_What you will do_: Locate the word "cancer" in the data below, then copy every line that holds it.

_Data excerpts_:
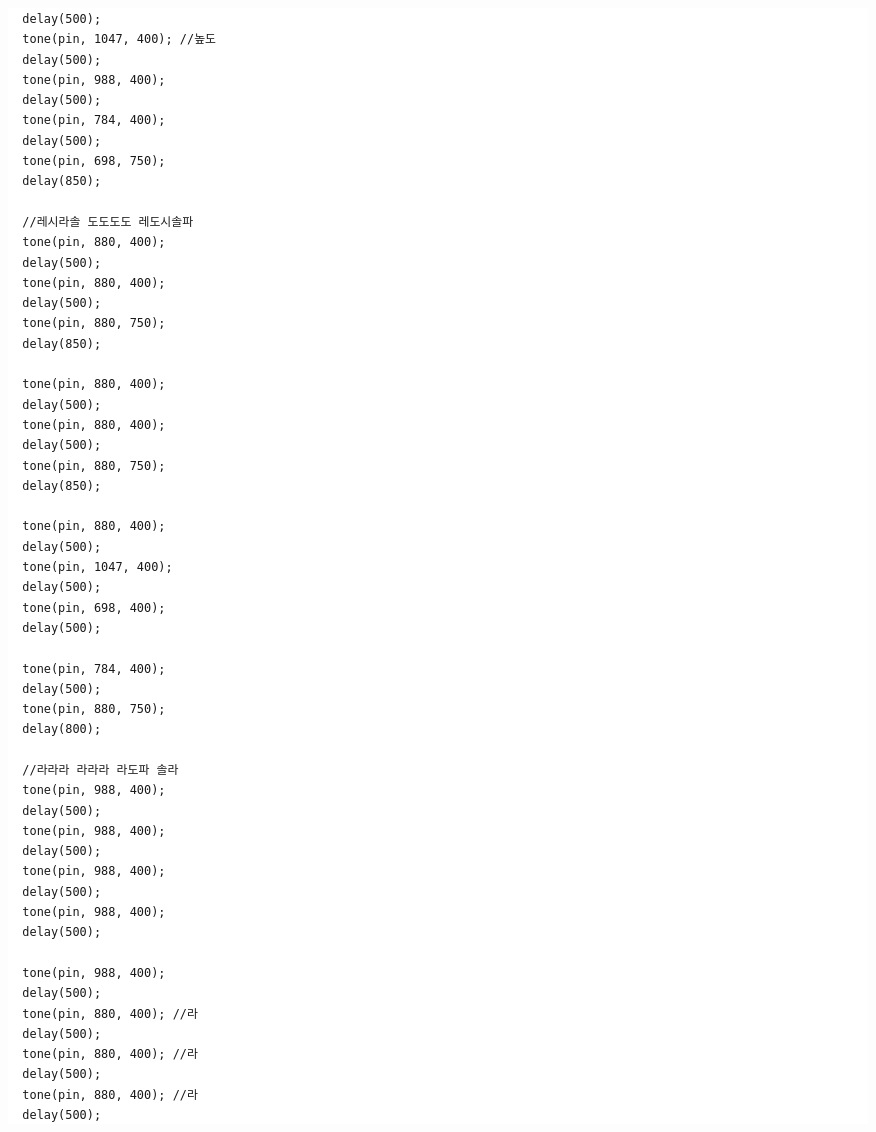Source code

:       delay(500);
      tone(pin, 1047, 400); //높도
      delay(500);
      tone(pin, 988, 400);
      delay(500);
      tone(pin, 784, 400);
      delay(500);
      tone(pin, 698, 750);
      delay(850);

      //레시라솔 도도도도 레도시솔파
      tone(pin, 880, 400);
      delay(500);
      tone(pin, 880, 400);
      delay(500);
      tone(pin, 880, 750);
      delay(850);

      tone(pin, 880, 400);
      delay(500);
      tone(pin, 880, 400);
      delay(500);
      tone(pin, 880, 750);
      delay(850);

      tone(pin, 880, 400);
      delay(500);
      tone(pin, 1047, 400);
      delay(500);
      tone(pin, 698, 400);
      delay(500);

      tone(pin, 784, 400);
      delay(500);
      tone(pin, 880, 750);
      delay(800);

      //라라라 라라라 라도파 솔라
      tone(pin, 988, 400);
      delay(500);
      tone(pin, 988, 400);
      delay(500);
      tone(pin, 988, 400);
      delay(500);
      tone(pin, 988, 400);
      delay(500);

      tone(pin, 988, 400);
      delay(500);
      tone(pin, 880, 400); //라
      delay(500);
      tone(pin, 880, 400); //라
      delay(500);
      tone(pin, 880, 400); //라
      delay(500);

--

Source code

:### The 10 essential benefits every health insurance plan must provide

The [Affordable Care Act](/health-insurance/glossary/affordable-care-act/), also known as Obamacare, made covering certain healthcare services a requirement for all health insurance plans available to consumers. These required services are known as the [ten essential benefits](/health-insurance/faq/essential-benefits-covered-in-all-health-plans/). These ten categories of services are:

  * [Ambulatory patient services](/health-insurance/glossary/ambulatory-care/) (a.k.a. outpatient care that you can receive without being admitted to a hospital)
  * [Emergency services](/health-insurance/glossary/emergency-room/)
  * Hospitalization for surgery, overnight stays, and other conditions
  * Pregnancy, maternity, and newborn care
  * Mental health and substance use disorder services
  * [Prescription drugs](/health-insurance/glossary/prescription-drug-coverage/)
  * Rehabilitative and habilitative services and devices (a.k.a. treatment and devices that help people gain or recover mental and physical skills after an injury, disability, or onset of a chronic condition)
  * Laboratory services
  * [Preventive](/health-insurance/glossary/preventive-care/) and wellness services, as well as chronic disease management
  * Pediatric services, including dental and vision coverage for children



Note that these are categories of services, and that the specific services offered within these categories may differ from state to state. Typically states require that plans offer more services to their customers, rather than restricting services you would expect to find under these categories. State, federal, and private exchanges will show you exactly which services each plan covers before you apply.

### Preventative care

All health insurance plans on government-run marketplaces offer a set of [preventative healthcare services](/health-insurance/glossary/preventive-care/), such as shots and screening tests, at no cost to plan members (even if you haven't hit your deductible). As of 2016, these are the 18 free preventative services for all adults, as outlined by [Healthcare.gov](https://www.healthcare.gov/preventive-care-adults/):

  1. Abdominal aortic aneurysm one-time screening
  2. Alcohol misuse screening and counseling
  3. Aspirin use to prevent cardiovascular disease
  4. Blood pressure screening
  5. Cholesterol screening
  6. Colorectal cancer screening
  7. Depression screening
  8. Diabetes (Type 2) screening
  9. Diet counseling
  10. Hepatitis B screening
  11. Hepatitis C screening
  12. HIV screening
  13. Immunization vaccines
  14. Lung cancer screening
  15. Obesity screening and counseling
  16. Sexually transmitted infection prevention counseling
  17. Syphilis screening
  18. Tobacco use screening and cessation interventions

...

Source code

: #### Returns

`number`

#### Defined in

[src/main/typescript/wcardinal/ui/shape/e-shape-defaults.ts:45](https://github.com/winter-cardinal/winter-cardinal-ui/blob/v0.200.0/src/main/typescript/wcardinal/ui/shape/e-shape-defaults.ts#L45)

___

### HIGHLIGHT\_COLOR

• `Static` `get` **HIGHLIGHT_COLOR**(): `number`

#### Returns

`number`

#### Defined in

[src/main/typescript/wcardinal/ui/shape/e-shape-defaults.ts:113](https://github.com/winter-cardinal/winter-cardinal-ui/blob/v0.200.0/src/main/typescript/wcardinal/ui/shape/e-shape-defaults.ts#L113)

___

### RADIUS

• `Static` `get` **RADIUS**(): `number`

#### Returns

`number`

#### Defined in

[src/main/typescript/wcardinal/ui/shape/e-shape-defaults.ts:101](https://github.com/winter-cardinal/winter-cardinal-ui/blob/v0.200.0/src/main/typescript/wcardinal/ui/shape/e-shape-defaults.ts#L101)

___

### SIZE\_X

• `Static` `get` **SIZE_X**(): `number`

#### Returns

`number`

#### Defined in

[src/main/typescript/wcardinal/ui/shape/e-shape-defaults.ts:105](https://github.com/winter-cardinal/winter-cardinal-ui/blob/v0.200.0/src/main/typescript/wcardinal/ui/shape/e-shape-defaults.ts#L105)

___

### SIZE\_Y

_Reply to the exercise_:
  6. Colorectal cancer screening
  14. Lung cancer screening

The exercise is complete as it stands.